I have run into a confusing problem in my linear algebra class:
Let $A$ be a real $2 \times 2$ matrix with a complex eigenvalue $\lambda = a-bi (b\ne 0)$ and an associated eigenvector $V$ in $\mathbb{C}^2$.
Show that $A(\Re V)= a\Re V + b\Im V$ and $A(\Im v) = -b\Re V + a\Im V$.
I suspect that I should solve it using this result:
However, I don't know how to invert a P matrix that is defined as $P = [\Re V, \Im V]$, nor how to multiply this $2\times 2$ matrix A by $[\Re V, \Im V]$ when the values aren't given. It would be much appreciated if I could get some direction on this problem and/or a solution. Thank you!
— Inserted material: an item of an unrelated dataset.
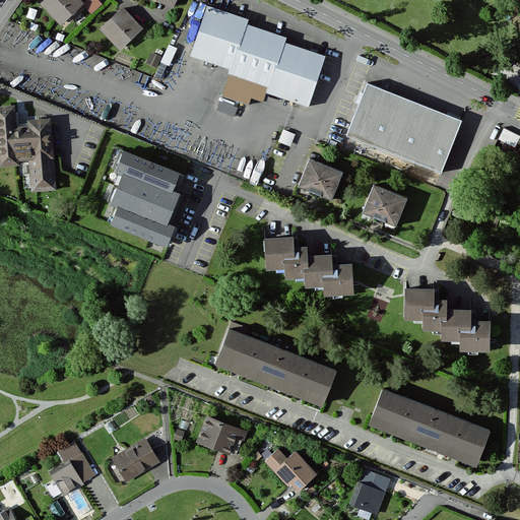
[(63,23),(83,4),(79,0),(44,0),(42,2),(63,23)]
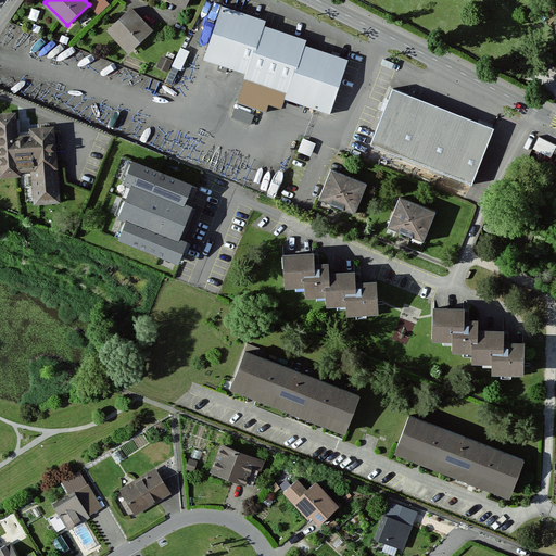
[(306,41),(264,26),(265,22),(222,7),(203,60),(248,75),(239,101),(266,110),(269,101),(282,105),(286,97),(328,111),(344,61),(304,48),(306,41)]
It is in fact very straightforward; you don't need the equation
$A = PCP^{-1}, \; \text{etc}; \tag 0$
instead, we may work directly from the definition
$V = \Re V + i\Im V; \tag 1$
we thus have, since $V$ is an eigenvector for eigenvalue $a - bi$,
$A\Re V + iA\Im V = A(\Re V + i\Im V) = AV$ $= (a - bi)(\Re V + i \Im V) = (a\Re V + b \Im V) + i(a \Im V - b\Re V); \tag 2$
equating real and imaginary parts, using the fact that $A$, $\Re V$ and $\Im V$ are real:
$A\Re V = a\Re V + b\Im V, \tag 3$
$A\Im V = a\Im V - b\Re V, \tag 4$
which was to be proved.